What change has come from these efforts? Evidence indicates the more liberal Christian denominations are in steep decline, and have always underperformed the growth of their more fundamentalist competitors. Why?

Perhaps a religion that celebrates human well-being, intellectualism, and individuality contradicts itself when faced with the problem of evil, the scriptural dogma, or the tricky mechanics of holding together a nonconformist group around opinions supported by no objective evidence.

In any case, one would have to be unaware of centuries of fizzled reform attempts to think that a breakthrough waits right around the corner.

Yes, liberal Christians commit much less harm than fundamentalists. That is a credit to them, but not an argument for the essential goodness of Christianity. By refusing to accept the no true Scotsman fallacy and perhaps even taking a systems perspective, we can see why “Christianity” must include fundamentalists as well as liberals, plus lots of other categories.

What To Do When Confronted By The Perfect Religion

The definition of Christianity must include the entire spectrum of practices existing today.

When critics of Christianity are confronted with counterexamples, they should clarify that Christianity means the entire Christian system of religion in aggregate.

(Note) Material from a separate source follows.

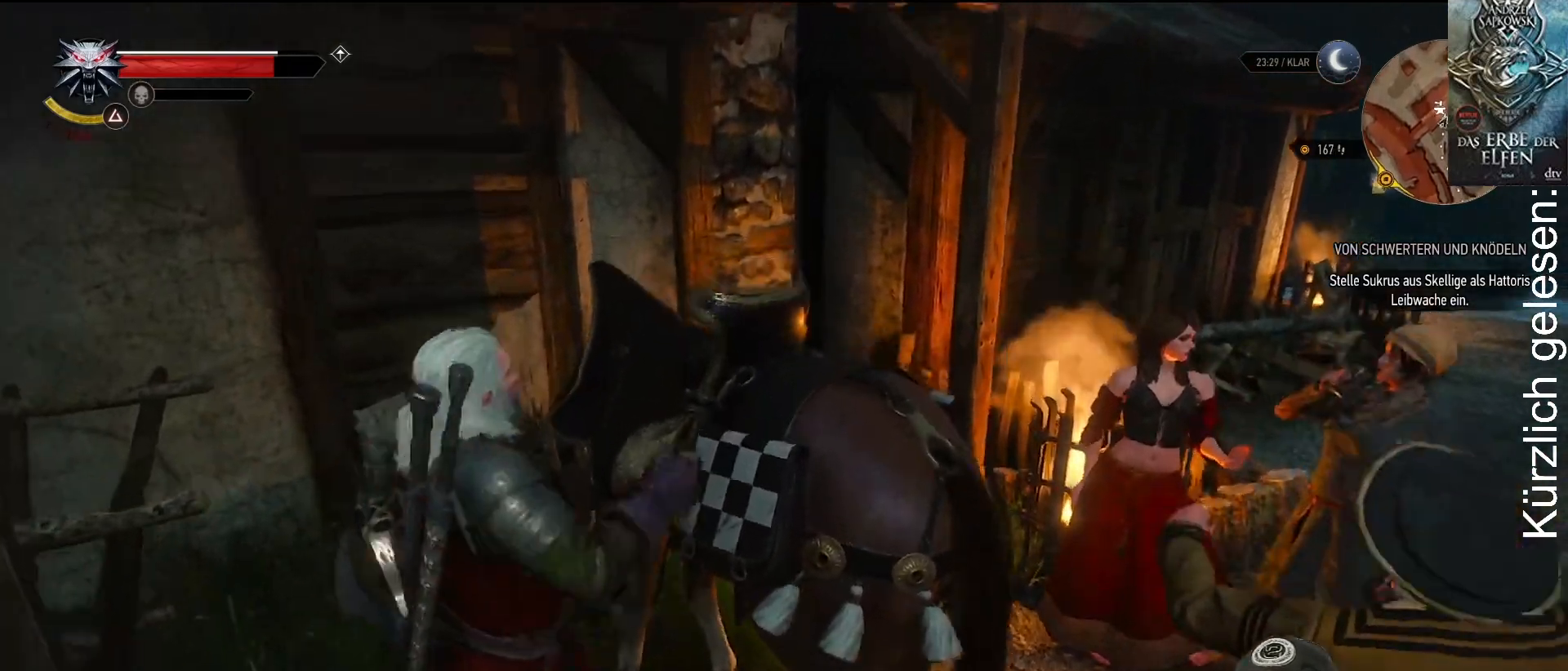
{"buttons": [], "left_stick": "center", "right_stick": "center", "events": []}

The good parts come with the bad. Counterexamples do not disprove our point that Christianity has some toxic side effects, including fundamentalism. Proposed solutions where everyone becomes a liberal Christian have proven implausible.

Bottom line: It’s unreasonable for outsiders like us to sort true Christians from false ones. Don’t fall for this fallacy, and don’t assume Christianity will solve its fundamentalism problem in the next few centuries. Instead of arguing with a theoretical perfect religion, insist upon reality.